I once found a treat while browsing the paperback rack at a local drug store in Bloomfield, Connecticut back in 1989.
It was the short story anthology 'Book of the Dead,' which was edited by John Skipp and Craig Spector. The book contains short stories inspired to varying degrees by George A. Romero's 'Dead' film series (then only a trilogy).
Romero even wrote the introduction to the book, which features wonderful if grusome stories by greats like Ramsey Campbell and Joe Lansdale as well as more obscure writers.
The crown jwel of the collection is arguably the Stephen King story 'Home Delivery,' which manages to be gory and cozy. It features the populace of a sheltered island off the coast of Maine coping with a global zombie apocolypse. Although it contains a surprising amount of humor, it manages to be quite scary even during slower passages. The story's perspective periodically shifts to a widow named Maggie Pearce who is pregant by her late husband -- a lobster fisherman who died in a work-related boating accident.

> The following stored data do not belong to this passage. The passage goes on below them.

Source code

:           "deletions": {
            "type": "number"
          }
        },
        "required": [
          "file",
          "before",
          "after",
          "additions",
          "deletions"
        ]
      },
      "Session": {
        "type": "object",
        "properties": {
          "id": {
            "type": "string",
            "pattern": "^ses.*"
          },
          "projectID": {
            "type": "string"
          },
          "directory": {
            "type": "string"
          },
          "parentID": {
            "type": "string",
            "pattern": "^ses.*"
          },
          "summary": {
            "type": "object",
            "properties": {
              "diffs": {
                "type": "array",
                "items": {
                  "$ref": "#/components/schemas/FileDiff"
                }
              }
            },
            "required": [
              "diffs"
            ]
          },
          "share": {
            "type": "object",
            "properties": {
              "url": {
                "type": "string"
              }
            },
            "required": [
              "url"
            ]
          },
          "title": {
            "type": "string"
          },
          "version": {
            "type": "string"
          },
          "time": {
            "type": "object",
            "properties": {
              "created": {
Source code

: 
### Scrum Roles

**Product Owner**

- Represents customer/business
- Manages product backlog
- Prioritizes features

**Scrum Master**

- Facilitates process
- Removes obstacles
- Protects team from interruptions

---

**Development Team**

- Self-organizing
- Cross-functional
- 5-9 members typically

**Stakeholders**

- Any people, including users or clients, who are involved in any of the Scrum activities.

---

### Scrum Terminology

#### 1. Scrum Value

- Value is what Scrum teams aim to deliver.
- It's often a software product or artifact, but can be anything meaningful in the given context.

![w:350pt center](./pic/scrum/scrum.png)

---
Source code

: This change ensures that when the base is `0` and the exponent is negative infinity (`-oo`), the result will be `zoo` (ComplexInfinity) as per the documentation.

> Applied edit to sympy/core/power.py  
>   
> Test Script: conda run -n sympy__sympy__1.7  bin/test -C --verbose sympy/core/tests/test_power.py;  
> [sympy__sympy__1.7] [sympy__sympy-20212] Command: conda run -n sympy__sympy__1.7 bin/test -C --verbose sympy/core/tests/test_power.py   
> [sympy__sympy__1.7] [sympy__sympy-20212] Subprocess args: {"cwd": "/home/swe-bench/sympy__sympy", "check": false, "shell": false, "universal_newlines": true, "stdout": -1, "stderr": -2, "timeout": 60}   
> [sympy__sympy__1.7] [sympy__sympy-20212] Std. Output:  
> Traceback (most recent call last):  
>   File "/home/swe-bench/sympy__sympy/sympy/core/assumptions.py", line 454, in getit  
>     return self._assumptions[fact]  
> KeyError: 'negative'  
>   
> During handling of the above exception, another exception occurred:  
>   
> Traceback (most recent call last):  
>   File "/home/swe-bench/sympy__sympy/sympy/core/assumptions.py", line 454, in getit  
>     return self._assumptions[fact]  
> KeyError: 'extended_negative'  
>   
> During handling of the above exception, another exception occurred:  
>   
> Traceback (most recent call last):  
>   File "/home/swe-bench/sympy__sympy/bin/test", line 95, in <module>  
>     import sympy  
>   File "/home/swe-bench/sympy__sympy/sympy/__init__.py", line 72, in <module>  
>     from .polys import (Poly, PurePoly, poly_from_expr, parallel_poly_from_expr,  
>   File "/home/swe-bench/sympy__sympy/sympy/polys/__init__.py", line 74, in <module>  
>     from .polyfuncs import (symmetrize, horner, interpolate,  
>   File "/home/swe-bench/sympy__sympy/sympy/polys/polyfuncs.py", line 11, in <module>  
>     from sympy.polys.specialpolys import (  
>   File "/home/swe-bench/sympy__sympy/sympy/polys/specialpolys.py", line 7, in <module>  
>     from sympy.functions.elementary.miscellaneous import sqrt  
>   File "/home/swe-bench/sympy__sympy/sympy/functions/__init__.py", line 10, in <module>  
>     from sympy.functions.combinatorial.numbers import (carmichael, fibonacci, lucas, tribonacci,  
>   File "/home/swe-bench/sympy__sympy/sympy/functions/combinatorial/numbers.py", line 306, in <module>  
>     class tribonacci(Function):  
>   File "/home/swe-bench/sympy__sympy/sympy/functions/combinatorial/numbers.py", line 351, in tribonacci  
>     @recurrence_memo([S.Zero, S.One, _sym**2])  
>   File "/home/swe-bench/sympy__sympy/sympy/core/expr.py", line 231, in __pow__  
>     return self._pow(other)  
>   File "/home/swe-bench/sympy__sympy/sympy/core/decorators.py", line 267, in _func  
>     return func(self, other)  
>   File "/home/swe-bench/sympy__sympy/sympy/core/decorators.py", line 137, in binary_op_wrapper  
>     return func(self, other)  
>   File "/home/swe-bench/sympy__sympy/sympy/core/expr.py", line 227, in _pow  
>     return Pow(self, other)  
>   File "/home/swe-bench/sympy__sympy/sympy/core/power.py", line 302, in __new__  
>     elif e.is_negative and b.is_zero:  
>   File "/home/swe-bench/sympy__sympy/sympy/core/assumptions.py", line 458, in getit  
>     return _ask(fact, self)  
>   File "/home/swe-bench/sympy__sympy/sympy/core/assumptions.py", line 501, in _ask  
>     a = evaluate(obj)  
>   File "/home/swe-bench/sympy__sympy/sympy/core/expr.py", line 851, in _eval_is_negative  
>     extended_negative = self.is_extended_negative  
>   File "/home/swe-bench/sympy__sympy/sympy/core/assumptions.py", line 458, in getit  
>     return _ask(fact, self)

Although the story was edited and updated when reprinted in the anthology 'Nightmares and Dreamscapes,' it remains effective in any version. It contains wonderful attention to detail, and while it comes up with a vaguely Lovercraftian explanation for the zombies, it remains surprisingly true to Romero's original vision. It is a purer zombie tale than the King novels 'Pet Cemetery' or 'Cell' and is worth your time.